Removal of the 'johanni' won't solve the problem. As mentioned, mbuna's are social-aggressive fish. Removing the most aggressive fish will only create a vacancy while will be filled by the next 'highest ranked' fish. Even if you removed the johanni and the orange/black/grey one; one of the beaten up one's will 'become a bully'. African cichlids in general, and mbuna's in particular, are aggressive fish by nature (when compared to tropical community fish).

The methods I advised will help solve the issue. Adding several johanni females will significantly reduce the aggression it exibits. Rather than act like a bully it will most likely spend much of its time attempting to spawn with the females, which makes life for all the others better. 

In a larger tank, if this is done for each species represented in the tank, you can significantly lower aggression.

Before you acquire females for the johanni (if that's what you decide to do),you must first determine if your 'johanni' is a Melanochromis johanni (common name "Johanni") or a Melanochromis cyaneorhabdos (common name "Electric Blue Johanni). The males of both species are near identical. However the johanni is a dimorphic species (the females are yellowish), while the electric blue johanni is a monomorphic species (both genders blue/black).

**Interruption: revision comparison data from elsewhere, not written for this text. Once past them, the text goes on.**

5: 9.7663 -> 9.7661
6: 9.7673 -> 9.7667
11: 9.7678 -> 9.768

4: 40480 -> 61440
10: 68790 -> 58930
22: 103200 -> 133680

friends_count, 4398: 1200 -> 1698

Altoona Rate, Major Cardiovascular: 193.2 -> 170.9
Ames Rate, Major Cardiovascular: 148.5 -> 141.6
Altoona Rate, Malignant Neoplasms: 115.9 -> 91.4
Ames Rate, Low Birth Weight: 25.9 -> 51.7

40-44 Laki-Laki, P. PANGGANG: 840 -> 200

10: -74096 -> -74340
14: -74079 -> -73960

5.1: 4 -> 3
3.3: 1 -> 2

Mbuna's are rock dwelling fish ('mbuna' means 'rock fish' in one of the indigenious languages spoken near lake malawi); they're the most aggressive.

The c. borleyi is a 'hap', and as emc described, more of an open water fish. 

The german red shoulder is a type of peacock, a third type of lake malawi cichlid, with habits similar to the borleyi (and are not as aggressive, thus at a disadvantage when kept with mbuna's).


----------